Data entries:
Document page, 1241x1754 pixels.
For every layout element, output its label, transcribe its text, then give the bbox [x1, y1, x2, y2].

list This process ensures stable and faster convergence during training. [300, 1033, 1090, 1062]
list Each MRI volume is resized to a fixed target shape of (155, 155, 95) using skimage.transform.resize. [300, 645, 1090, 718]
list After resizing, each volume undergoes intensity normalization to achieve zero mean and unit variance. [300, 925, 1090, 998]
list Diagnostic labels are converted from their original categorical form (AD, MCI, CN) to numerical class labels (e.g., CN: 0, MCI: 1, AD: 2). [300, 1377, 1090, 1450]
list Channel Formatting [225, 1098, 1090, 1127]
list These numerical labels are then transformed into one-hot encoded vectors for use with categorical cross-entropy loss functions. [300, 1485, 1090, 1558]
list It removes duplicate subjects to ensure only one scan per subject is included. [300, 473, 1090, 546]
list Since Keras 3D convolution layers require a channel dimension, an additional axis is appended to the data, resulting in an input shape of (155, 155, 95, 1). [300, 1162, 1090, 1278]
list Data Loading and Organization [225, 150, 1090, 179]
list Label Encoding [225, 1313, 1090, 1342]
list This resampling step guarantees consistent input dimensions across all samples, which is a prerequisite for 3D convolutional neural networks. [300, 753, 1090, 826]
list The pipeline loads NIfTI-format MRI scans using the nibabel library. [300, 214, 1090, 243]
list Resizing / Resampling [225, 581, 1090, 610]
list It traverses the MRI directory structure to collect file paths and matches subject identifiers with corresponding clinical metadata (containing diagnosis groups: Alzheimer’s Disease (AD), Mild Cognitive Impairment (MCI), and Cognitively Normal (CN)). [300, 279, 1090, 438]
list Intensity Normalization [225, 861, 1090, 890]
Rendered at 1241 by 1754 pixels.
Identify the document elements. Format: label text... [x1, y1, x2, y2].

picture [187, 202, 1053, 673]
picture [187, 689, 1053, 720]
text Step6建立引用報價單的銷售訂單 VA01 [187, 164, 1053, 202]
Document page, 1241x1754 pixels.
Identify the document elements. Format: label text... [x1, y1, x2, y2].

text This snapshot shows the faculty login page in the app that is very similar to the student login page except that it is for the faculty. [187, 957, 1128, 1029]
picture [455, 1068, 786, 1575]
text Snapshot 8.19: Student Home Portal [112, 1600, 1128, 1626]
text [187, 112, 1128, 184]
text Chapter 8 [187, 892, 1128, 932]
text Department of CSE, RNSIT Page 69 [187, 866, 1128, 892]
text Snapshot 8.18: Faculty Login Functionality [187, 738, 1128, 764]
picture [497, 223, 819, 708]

**What to produce**
Retype every record above exactly as written.

**Exercise response**
Document page, 1241x1754 pixels.
For every layout element, output its label, transcribe its text, then give the bbox [x1, y1, x2, y2].

list This process ensures stable and faster convergence during training. [300, 1033, 1090, 1062]
list Each MRI volume is resized to a fixed target shape of (155, 155, 95) using skimage.transform.resize. [300, 645, 1090, 718]
list After resizing, each volume undergoes intensity normalization to achieve zero mean and unit variance. [300, 925, 1090, 998]
list Diagnostic labels are converted from their original categorical form (AD, MCI, CN) to numerical class labels (e.g., CN: 0, MCI: 1, AD: 2). [300, 1377, 1090, 1450]
list Channel Formatting [225, 1098, 1090, 1127]
list These numerical labels are then transformed into one-hot encoded vectors for use with categorical cross-entropy loss functions. [300, 1485, 1090, 1558]
list It removes duplicate subjects to ensure only one scan per subject is included. [300, 473, 1090, 546]
list Since Keras 3D convolution layers require a channel dimension, an additional axis is appended to the data, resulting in an input shape of (155, 155, 95, 1). [300, 1162, 1090, 1278]
list Data Loading and Organization [225, 150, 1090, 179]
list Label Encoding [225, 1313, 1090, 1342]
list This resampling step guarantees consistent input dimensions across all samples, which is a prerequisite for 3D convolutional neural networks. [300, 753, 1090, 826]
list The pipeline loads NIfTI-format MRI scans using the nibabel library. [300, 214, 1090, 243]
list Resizing / Resampling [225, 581, 1090, 610]
list It traverses the MRI directory structure to collect file paths and matches subject identifiers with corresponding clinical metadata (containing diagnosis groups: Alzheimer’s Disease (AD), Mild Cognitive Impairment (MCI), and Cognitively Normal (CN)). [300, 279, 1090, 438]
list Intensity Normalization [225, 861, 1090, 890]
Rendered at 1241 by 1754 pixels.
Identify the document elements. Format: label text... [x1, y1, x2, y2].

picture [187, 202, 1053, 673]
picture [187, 689, 1053, 720]
text Step6建立引用報價單的銷售訂單 VA01 [187, 164, 1053, 202]
Document page, 1241x1754 pixels.
Identify the document elements. Format: label text... [x1, y1, x2, y2].

text This snapshot shows the faculty login page in the app that is very similar to the student login page except that it is for the faculty. [187, 957, 1128, 1029]
picture [455, 1068, 786, 1575]
text Snapshot 8.19: Student Home Portal [112, 1600, 1128, 1626]
text [187, 112, 1128, 184]
text Chapter 8 [187, 892, 1128, 932]
text Department of CSE, RNSIT Page 69 [187, 866, 1128, 892]
text Snapshot 8.18: Faculty Login Functionality [187, 738, 1128, 764]
picture [497, 223, 819, 708]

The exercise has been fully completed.